Texto extraído ->
No início deste ano, a imprensa noticiou que a balança comercial fechou 2013 com superávit de US$ 2,561 bilhões e que esse saldo teria sido o pior desde 2000, com queda de 86,8% em relação a 2012. Registrou, também, que as exportações teriam somado US$ 242,178 bilhões, com redução de 1%, e que as importações teriam batido recorde, com alta de 6,5% em relação ao ano anterior.
Apesar desse preocupante cenário, foram apresentados dois Projetos de Emenda Constitucional à Câmara dos Deputados (PECs 92 e 122), que excluem da regra de não-incidência do ICMS as exportações de “bens minerais primários ou semi-elaborados” (PEC 92) e de “produtos primários não renováveis” (PEC 122), sob a alegação, obviamente ultrapassada, de que a desoneração tributária das exportações teria sido “incialmente feita em um período de sucessivos resultados adversos na balança comercial, o que não seria mais o caso”.
Além dessa alegação, procura-se justificar o proposto nessas PECs com argumentos como: “as empresas exportadoras do setor mineral demonstram desempenho comercial e financeiro capaz de arcar com o ônus tributário sem resultados adversos”; “a tributação das exportações só implicará em uma transferência dos lucros do setor privado para os estados e municípios”; “como os produtos industrializados continuarão imunes, a medida servirá como incentivo à agregação de valor”.
Vê-se, portanto, que, por meio dessas novas regras, pretende-se limitar a norma constitucional de não-incidência do ICMS nas exportações, dando-se ênfase à capacidade contributiva das empresas do setor de mineração, em absoluto detrimento dos reais valores que se buscam preservar quando se trata da tributação do comércio exterior: reduzir o custo Brasil e tornar os produtos brasileiros competitivos no mercado externo.
Essas propostas, contidas nas citadas PECs, representam enorme retrocesso, facilmente constatado no exame da evolução histórica das regras de desoneração das exportações, no plano do Direito Constitucional Tributário.
A Constituição Federal de 1946 só tratava do imposto de exportação, que, à época, era da competência estadual e estava sujeito a estritos limites no que concerne à sua aplicação:
“Art. 19 - Compete aos Estados decretar impostos sobre:
(...)

Trechos dos dados ->
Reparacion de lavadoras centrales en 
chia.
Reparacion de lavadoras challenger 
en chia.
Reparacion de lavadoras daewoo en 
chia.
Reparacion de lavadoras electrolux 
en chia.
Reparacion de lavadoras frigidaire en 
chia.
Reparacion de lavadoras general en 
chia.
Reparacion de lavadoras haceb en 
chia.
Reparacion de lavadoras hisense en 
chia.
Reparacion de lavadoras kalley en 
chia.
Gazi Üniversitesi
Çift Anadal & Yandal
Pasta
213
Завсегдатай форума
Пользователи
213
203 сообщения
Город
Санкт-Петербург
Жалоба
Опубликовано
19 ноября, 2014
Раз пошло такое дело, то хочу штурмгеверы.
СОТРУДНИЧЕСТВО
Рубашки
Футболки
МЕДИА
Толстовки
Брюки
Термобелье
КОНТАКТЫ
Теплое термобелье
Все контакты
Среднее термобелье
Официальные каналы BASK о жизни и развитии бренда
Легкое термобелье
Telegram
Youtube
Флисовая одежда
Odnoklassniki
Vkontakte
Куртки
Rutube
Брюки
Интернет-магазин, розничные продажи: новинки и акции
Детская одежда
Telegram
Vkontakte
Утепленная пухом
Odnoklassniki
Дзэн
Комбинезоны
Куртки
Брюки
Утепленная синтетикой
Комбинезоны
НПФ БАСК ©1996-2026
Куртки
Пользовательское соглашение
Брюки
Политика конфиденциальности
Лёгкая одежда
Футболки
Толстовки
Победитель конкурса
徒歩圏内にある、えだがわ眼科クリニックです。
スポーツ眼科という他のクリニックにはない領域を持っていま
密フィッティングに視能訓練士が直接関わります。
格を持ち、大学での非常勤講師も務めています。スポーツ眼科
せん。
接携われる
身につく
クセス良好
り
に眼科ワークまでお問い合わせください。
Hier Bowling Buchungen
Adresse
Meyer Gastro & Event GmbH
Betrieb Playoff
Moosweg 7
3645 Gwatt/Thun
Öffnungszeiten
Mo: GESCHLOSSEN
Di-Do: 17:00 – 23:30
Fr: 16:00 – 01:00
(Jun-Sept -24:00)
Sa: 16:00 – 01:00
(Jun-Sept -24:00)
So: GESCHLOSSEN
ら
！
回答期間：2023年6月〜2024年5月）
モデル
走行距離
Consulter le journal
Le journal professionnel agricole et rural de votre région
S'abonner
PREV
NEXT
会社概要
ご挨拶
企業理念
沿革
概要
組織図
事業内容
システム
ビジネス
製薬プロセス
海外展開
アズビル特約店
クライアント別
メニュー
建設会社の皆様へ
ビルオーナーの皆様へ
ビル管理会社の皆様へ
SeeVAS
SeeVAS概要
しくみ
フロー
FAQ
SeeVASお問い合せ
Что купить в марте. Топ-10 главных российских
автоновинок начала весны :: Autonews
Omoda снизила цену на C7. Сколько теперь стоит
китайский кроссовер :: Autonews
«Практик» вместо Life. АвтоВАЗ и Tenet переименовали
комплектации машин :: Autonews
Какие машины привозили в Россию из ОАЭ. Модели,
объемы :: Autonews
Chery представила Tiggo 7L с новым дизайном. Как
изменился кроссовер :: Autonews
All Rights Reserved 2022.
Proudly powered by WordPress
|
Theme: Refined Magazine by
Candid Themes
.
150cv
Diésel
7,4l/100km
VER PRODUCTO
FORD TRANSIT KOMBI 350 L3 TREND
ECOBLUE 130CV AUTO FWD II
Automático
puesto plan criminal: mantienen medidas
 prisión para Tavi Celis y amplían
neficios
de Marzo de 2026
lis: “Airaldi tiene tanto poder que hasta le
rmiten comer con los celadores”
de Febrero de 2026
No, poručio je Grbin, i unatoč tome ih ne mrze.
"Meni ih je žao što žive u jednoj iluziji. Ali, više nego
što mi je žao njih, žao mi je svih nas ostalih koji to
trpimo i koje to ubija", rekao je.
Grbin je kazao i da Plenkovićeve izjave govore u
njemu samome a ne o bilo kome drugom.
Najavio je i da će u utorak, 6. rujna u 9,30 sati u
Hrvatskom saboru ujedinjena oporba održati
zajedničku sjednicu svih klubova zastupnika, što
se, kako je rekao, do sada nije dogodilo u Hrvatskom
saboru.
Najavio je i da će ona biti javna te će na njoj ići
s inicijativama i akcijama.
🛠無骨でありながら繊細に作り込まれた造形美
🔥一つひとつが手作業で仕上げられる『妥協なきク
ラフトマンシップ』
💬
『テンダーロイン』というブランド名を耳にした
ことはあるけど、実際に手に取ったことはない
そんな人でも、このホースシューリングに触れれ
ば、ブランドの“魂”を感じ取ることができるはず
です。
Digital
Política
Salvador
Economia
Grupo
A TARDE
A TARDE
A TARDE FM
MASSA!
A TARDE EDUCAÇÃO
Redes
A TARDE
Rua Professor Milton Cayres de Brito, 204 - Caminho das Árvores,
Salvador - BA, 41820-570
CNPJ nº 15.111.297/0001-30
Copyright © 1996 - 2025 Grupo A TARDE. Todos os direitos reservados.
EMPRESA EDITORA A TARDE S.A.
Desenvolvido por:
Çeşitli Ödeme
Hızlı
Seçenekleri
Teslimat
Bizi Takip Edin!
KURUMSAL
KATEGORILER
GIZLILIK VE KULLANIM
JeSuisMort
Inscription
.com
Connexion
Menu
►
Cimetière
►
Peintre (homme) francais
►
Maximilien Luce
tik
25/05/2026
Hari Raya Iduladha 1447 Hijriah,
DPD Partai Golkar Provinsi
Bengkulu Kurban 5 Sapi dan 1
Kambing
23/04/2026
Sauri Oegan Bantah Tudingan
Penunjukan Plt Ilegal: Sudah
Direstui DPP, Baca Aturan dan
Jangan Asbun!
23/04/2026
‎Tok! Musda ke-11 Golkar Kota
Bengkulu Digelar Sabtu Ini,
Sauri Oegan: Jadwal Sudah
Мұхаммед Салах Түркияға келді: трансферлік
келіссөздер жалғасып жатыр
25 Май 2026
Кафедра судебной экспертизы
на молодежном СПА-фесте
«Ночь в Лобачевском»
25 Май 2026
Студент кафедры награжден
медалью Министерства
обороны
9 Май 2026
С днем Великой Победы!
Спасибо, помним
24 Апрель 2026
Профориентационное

Tarefa -> Resuma o texto extraído em duas frases. Os dados não têm relação com o texto extraído.

Solução proposta -> Segundo a imprensa, a balança comercial fechou 2013 com superávit de US$ 2,561 bilhões, o pior desde 2000. Mesmo assim, foram apresentadas à Câmara dos Deputados as PECs 92 e 122, que excluem da não-incidência do ICMS as exportações de bens minerais primários ou semi-elaborados e de produtos primários não renováveis, e o texto as considera um enorme retrocesso por privilegiarem a capacidade contributiva das mineradoras em detrimento da redução do custo Brasil e da competitividade dos produtos brasileiros no exterior.